--- Task material Enclosed Below ---

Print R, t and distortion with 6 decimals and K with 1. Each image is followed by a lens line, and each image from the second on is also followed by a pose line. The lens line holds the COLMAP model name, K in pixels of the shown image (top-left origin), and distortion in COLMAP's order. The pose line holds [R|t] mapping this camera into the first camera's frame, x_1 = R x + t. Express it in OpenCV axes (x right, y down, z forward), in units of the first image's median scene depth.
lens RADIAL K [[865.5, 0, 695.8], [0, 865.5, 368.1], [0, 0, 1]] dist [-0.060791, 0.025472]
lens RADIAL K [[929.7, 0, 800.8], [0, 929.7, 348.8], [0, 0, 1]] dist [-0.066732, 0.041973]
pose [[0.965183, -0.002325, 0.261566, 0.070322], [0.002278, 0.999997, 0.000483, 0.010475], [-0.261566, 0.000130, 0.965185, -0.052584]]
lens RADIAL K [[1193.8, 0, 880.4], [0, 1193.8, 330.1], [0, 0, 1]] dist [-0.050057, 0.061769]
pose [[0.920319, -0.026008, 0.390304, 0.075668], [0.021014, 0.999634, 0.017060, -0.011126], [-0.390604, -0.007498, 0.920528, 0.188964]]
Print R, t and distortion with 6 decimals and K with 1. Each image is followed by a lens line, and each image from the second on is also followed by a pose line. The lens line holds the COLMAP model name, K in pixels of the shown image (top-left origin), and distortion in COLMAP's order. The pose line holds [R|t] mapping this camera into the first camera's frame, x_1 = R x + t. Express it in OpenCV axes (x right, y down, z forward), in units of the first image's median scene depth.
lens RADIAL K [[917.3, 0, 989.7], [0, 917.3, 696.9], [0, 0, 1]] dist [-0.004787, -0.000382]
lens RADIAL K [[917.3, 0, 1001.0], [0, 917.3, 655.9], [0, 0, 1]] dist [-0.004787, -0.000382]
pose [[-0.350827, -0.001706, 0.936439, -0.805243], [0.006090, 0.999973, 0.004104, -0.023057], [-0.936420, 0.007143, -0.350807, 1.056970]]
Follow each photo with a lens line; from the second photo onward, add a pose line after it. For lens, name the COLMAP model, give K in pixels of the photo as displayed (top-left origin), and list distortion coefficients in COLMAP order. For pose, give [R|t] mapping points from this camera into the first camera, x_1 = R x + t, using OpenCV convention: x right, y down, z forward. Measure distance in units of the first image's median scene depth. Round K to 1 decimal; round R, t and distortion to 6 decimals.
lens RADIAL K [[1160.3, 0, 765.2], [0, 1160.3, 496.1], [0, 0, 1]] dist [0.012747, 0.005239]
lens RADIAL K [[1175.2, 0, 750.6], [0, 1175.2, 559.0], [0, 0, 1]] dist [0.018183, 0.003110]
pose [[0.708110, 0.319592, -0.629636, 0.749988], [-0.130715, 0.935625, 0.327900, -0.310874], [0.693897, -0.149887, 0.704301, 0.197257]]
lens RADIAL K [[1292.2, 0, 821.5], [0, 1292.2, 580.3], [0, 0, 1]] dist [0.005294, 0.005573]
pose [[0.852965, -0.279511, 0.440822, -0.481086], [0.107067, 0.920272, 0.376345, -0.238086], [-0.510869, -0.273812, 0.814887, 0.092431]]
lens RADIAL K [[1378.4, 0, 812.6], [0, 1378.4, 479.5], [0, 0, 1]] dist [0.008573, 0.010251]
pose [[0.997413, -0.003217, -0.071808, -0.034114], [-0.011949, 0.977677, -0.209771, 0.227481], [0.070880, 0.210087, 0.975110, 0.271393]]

--- End of Enclosed Task material ---

Starting with the line that contains "Follow each photo", restate every line up to and including the last one above, exactly.

*Final answer*.
Follow each photo with a lens line; from the second photo onward, add a pose line after it. For lens, name the COLMAP model, give K in pixels of the photo as displayed (top-left origin), and list distortion coefficients in COLMAP order. For pose, give [R|t] mapping points from this camera into the first camera, x_1 = R x + t, using OpenCV convention: x right, y down, z forward. Measure distance in units of the first image's median scene depth. Round K to 1 decimal; round R, t and distortion to 6 decimals.
lens RADIAL K [[1160.3, 0, 765.2], [0, 1160.3, 496.1], [0, 0, 1]] dist [0.012747, 0.005239]
lens RADIAL K [[1175.2, 0, 750.6], [0, 1175.2, 559.0], [0, 0, 1]] dist [0.018183, 0.003110]
pose [[0.708110, 0.319592, -0.629636, 0.749988], [-0.130715, 0.935625, 0.327900, -0.310874], [0.693897, -0.149887, 0.704301, 0.197257]]
lens RADIAL K [[1292.2, 0, 821.5], [0, 1292.2, 580.3], [0, 0, 1]] dist [0.005294, 0.005573]
pose [[0.852965, -0.279511, 0.440822, -0.481086], [0.107067, 0.920272, 0.376345, -0.238086], [-0.510869, -0.273812, 0.814887, 0.092431]]
lens RADIAL K [[1378.4, 0, 812.6], [0, 1378.4, 479.5], [0, 0, 1]] dist [0.008573, 0.010251]
pose [[0.997413, -0.003217, -0.071808, -0.034114], [-0.011949, 0.977677, -0.209771, 0.227481], [0.070880, 0.210087, 0.975110, 0.271393]]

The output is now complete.